NEW YORK (Reuters) - Jim Chanos, a short-seller who gained a measure of fame for anticipating the collapse of Enron, said in an interview with Reuters TV that he is still betting against the shares of Hewlett Packard and also sees problems in the retail sector.
Chanos, president and founder of the roughly $6 billion hedge fund Kynikos Associates, said that HP still suffers from past acquisitions and lack of leadership, while online consumption is stealing profits from major retailers.
"Hewlett has its own baggage due to previous management's mistakes, particularly in the acquisition front," Chanos said in an interview for the Impact Players show on Reuters.com (link.reuters.com/dut35t).
Chanos, who started shorting HP in 2011, said the company has failed to lead in key areas such as mobile technology and cloud computing, and that he is skeptical of its plan to recover by cutting costs.
HP said last September that it would eliminate 29,000 jobs through the end of its 2014 fiscal year. The company has also relied heavily on acquisitions that turned out to be troubled.
HP took an $8 billion writedown last year in connection with its acquisition of Electronic Data Systems Corp in 2008. Several months later, it recorded an $8.8 billion writedown related to Autonomy, alleging a massive accounting fraud at the British software company, which it acquired in late 2011.
Chanos identified Autonomy as a shorting opportunity as early as 2009, according to a source familiar with his views. His HP bet has proven prescient as the company’s stock price has fallen 22.5 percent since the Autonomy deal.
Chanos told Reuters that he is betting against the entire personal computer space, which he views as a “value trap,” since the stocks appear to be bargains but are headed downward.
The short-seller also said the retail sector is troubled, since more people are buying products online instead of in stores.
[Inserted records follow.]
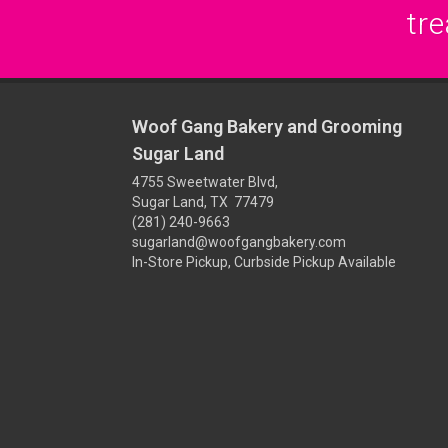
tre
Woof Gang Bakery and Grooming
Sugar Land
4755 Sweetwater Blvd,
Sugar Land, TX 77479
(281) 240-9663
sugarland@woofgangbakery.com
In-Store Pickup, Curbside Pickup Available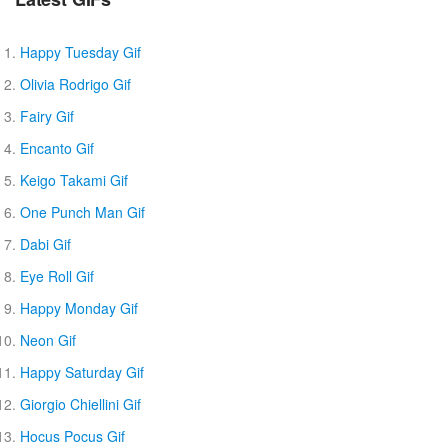
Happy Tuesday Gif
Olivia Rodrigo Gif
Fairy Gif
Encanto Gif
Keigo Takami Gif
One Punch Man Gif
Dabi Gif
Eye Roll Gif
Happy Monday Gif
Neon Gif
Happy Saturday Gif
Giorgio Chiellini Gif
Hocus Pocus Gif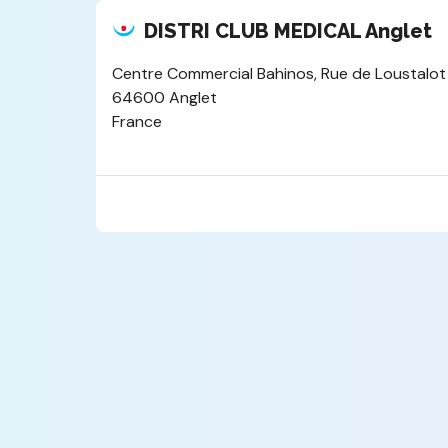
DISTRI CLUB MEDICAL Anglet
Centre Commercial Bahinos, Rue de Loustalot
64600 Anglet
France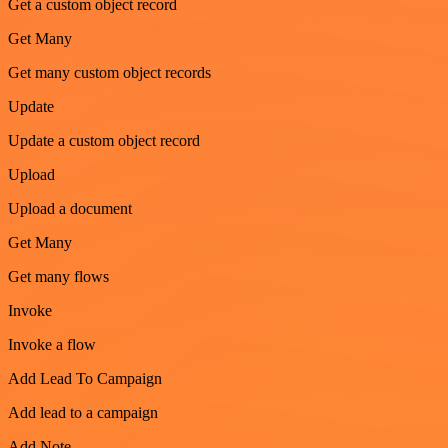
Get a custom object record
Get Many
Get many custom object records
Update
Update a custom object record
Upload
Upload a document
Get Many
Get many flows
Invoke
Invoke a flow
Add Lead To Campaign
Add lead to a campaign
Add Note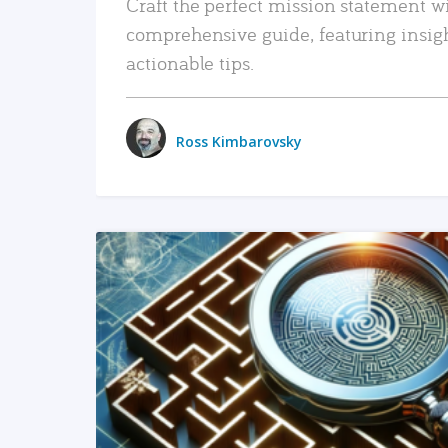
Craft the perfect mission statement w
comprehensive guide, featuring insig
actionable tips.
Ross Kimbarovsky
READ MORE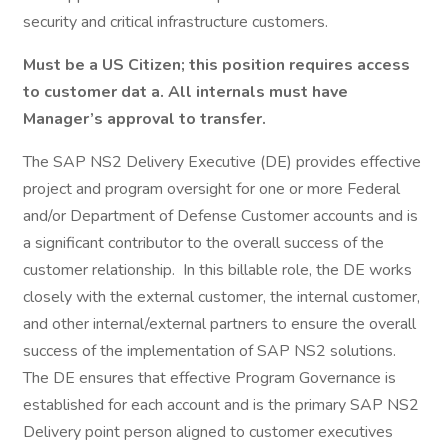
security and critical infrastructure customers.
Must be a US Citizen; this position requires access
to customer dat a. All internals must have
Manager’s approval to transfer.
The SAP NS2 Delivery Executive (DE) provides effective
project and program oversight for one or more Federal
and/or Department of Defense Customer accounts and is
a significant contributor to the overall success of the
customer relationship. In this billable role, the DE works
closely with the external customer, the internal customer,
and other internal/external partners to ensure the overall
success of the implementation of SAP NS2 solutions.
The DE ensures that effective Program Governance is
established for each account and is the primary SAP NS2
Delivery point person aligned to customer executives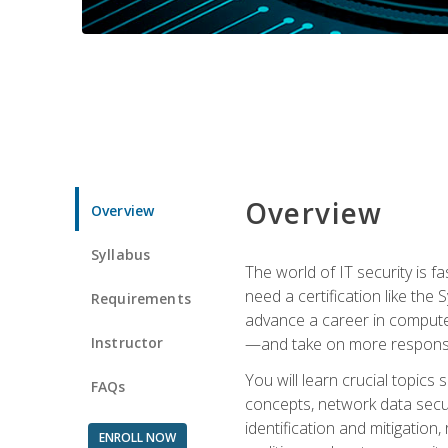
Overview
Overview
Syllabus
The world of IT security is f
need a certification like the 
Requirements
advance a career in compute
Instructor
—and take on more responsibi
You will learn crucial topics
FAQs
concepts, network data securi
identification and mitigation
ENROLL NOW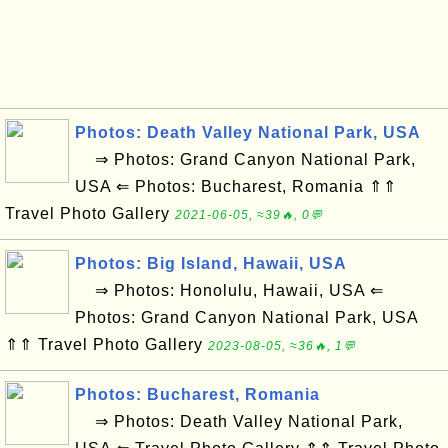
Photos: Death Valley National Park, USA
⇒ Photos: Grand Canyon National Park,
USA ⇐ Photos: Bucharest, Romania ⇑⇑
Travel Photo Gallery
2021-06-05, ≈39🔥, 0💬
Photos: Big Island, Hawaii, USA
⇒ Photos: Honolulu, Hawaii, USA ⇐
Photos: Grand Canyon National Park, USA
⇑⇑ Travel Photo Gallery
2023-08-05, ≈36🔥, 1💬
Photos: Bucharest, Romania
⇒ Photos: Death Valley National Park,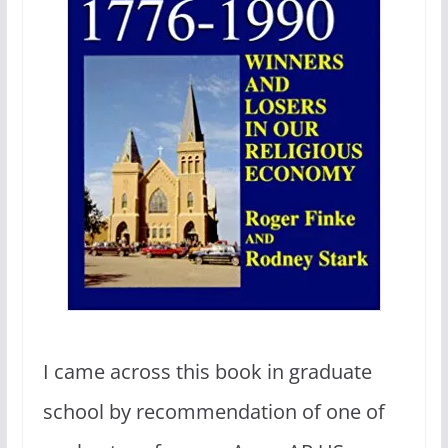
I came across this book in graduate
school by recommendation of one of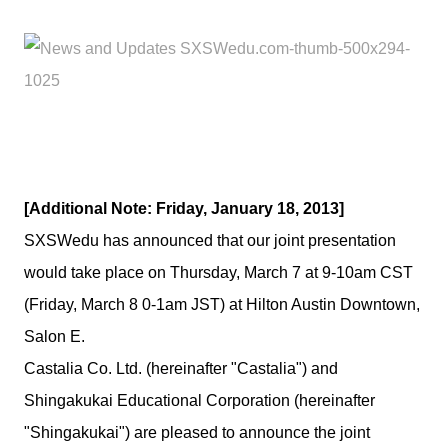
[Additional Note: Friday, January 18, 2013]
SXSWedu has announced that our joint presentation
would take place on Thursday, March 7 at 9-10am CST
(Friday, March 8 0-1am JST) at Hilton Austin Downtown,
Salon E.
Castalia Co. Ltd. (hereinafter "Castalia") and
Shingakukai Educational Corporation (hereinafter
"Shingakukai") are pleased to announce the joint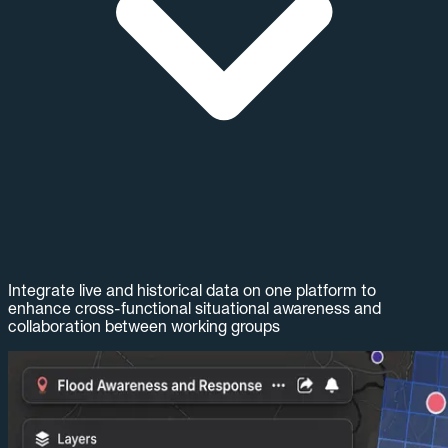
Integrate live and historical data on one platform to
enhance cross-functional situational awareness and
collaboration between working groups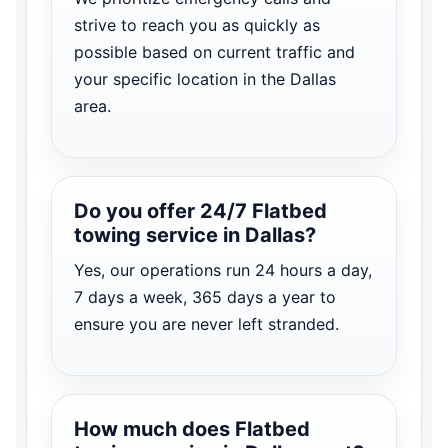
strive to reach you as quickly as
possible based on current traffic and
your specific location in the Dallas
area.
Do you offer 24/7 Flatbed
towing service in Dallas?
Yes, our operations run 24 hours a day,
7 days a week, 365 days a year to
ensure you are never left stranded.
How much does Flatbed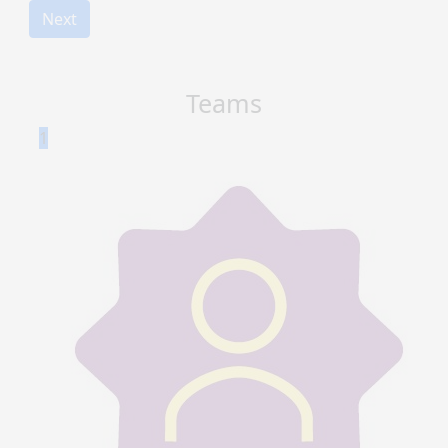
Next
Teams
1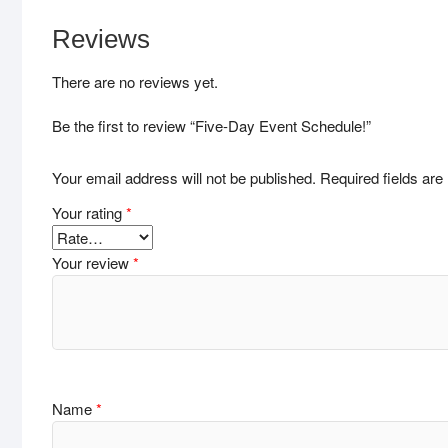
Reviews
There are no reviews yet.
Be the first to review “Five-Day Event Schedule!”
Your email address will not be published.
Required fields ar
Your rating
*
Your review
*
Name
*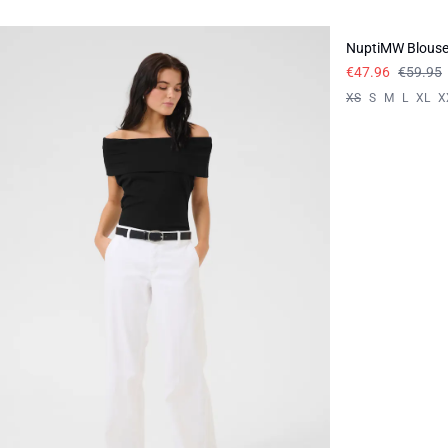
-20%
NuptiMW Blous
€47.96
€59.95
XS
S
M
L
XL
X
“I think that retail is going to be probably an area with a lot of road kill on it,” Chanos said. “You don’t want to be the showroom of Amazon,” he said in reference to retail stores.
Chanos, whose firm, Kynikos, is named after the Greek word for “cynic,” said he continues to bet against the shares of various Chinese companies, which he started doing in late 2009.
“Not a lot has changed,” Chanos said. “They’ve got a bubble going on.”
Chanos said he is betting against companies tied to Chinese construction, because the country is putting up buildings such as condominiums much faster than it can sell them, and that its debt ratios remain “staggering.”
Chanos also said that the outcome of investor calls on Herbalife, a direct seller of weight-loss products that has drawn opposing bets on its shares from activist hedge fund managers Bill Ackman and Dan Loeb, will depend on whether the company’s business model is valid.
"At the end of the day, the Herbalife bull-bear battle will result on who can prove in fact whether or not the business proposition is good," Chanos said (link.reuters.com/hut35t).
A person familiar with Chanos’s hedge fund, however, said he is believed to have been shorting Herbalife shares for a while.